* _Task_:
Could you filter the data below down to the lines that hold the word "Optimierung"?

====

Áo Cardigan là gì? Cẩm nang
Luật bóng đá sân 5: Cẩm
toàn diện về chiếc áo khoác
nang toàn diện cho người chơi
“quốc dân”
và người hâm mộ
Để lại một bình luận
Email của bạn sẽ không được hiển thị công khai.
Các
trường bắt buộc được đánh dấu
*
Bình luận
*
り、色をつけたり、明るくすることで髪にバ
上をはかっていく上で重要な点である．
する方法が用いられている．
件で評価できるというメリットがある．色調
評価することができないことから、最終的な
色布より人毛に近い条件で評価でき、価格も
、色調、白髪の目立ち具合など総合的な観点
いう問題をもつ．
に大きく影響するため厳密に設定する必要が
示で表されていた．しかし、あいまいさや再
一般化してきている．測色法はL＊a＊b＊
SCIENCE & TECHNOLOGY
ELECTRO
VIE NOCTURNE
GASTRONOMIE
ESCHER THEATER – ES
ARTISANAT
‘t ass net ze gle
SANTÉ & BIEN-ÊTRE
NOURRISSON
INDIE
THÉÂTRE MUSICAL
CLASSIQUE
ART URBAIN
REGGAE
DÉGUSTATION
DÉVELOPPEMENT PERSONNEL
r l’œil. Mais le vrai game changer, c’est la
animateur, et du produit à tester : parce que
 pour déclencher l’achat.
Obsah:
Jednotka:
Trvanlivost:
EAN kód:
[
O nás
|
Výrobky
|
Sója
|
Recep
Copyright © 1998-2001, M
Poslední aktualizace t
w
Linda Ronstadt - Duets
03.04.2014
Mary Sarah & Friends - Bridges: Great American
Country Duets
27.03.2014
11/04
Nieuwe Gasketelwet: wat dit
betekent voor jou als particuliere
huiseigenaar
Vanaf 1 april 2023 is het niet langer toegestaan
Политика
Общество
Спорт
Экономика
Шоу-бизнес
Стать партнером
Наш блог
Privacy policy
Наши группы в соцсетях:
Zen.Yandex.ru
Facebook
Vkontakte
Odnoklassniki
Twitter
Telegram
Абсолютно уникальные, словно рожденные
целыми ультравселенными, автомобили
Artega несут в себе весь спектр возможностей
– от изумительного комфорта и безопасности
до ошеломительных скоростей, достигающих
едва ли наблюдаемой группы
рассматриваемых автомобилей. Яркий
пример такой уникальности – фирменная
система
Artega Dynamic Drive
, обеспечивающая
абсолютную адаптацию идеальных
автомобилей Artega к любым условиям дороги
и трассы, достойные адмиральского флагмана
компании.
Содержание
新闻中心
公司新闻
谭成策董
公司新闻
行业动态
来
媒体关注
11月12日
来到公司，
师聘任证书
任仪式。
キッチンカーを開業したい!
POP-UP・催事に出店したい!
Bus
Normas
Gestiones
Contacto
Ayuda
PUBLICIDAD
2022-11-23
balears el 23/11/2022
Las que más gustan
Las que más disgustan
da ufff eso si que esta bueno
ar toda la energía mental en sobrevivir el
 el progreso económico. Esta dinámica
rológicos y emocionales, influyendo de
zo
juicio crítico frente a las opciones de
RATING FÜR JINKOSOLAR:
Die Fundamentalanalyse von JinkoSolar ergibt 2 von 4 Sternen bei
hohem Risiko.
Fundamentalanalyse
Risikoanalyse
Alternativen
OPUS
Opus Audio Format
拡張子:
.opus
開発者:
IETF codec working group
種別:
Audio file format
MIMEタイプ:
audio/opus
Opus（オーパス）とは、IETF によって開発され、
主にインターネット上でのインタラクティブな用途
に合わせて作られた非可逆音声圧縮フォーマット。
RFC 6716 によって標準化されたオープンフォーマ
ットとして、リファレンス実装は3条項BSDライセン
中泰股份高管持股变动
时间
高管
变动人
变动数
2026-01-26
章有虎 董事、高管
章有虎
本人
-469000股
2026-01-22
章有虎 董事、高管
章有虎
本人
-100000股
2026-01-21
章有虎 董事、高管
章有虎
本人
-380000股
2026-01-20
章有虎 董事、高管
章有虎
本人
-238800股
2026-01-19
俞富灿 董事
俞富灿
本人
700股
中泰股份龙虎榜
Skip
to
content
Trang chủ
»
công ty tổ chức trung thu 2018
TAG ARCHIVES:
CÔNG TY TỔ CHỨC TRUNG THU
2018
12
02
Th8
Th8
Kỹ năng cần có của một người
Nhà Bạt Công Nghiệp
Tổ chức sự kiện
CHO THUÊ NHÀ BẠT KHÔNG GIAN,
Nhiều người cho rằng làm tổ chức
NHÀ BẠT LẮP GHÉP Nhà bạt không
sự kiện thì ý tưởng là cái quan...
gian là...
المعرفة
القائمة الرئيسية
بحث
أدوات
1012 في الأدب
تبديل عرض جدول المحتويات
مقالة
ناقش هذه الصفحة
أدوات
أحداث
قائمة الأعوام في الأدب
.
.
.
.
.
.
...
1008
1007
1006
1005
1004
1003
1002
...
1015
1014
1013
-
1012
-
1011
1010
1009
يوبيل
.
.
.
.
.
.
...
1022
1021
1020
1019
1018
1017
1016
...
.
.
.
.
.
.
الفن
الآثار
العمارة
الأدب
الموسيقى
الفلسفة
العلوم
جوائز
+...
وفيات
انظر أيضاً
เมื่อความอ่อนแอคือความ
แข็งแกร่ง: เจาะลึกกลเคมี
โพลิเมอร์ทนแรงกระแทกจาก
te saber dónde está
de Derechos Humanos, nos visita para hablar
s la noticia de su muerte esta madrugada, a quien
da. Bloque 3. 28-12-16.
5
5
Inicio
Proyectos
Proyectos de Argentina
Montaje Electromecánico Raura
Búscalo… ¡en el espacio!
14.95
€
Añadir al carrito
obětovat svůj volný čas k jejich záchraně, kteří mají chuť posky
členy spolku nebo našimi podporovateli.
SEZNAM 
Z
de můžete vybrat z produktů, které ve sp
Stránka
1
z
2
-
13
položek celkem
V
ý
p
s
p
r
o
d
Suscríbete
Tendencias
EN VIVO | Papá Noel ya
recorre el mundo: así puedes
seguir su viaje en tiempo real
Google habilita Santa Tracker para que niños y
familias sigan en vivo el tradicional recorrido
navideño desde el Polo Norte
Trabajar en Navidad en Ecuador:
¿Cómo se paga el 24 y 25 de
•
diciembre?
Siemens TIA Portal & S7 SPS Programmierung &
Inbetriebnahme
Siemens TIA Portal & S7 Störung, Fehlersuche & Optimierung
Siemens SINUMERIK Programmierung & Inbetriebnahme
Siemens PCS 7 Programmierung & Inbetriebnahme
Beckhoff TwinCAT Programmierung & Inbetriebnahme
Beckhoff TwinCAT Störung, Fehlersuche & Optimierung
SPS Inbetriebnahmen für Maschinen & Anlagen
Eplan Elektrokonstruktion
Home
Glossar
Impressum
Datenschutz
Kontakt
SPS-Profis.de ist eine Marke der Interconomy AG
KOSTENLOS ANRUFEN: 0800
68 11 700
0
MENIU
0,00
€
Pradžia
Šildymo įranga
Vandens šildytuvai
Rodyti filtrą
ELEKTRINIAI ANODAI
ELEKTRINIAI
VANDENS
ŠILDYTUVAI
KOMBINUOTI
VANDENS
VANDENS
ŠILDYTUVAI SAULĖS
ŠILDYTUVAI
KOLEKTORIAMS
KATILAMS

====

* _Problem solution_:
Siemens TIA Portal & S7 Störung, Fehlersuche & Optimierung
Beckhoff TwinCAT Störung, Fehlersuche & Optimierung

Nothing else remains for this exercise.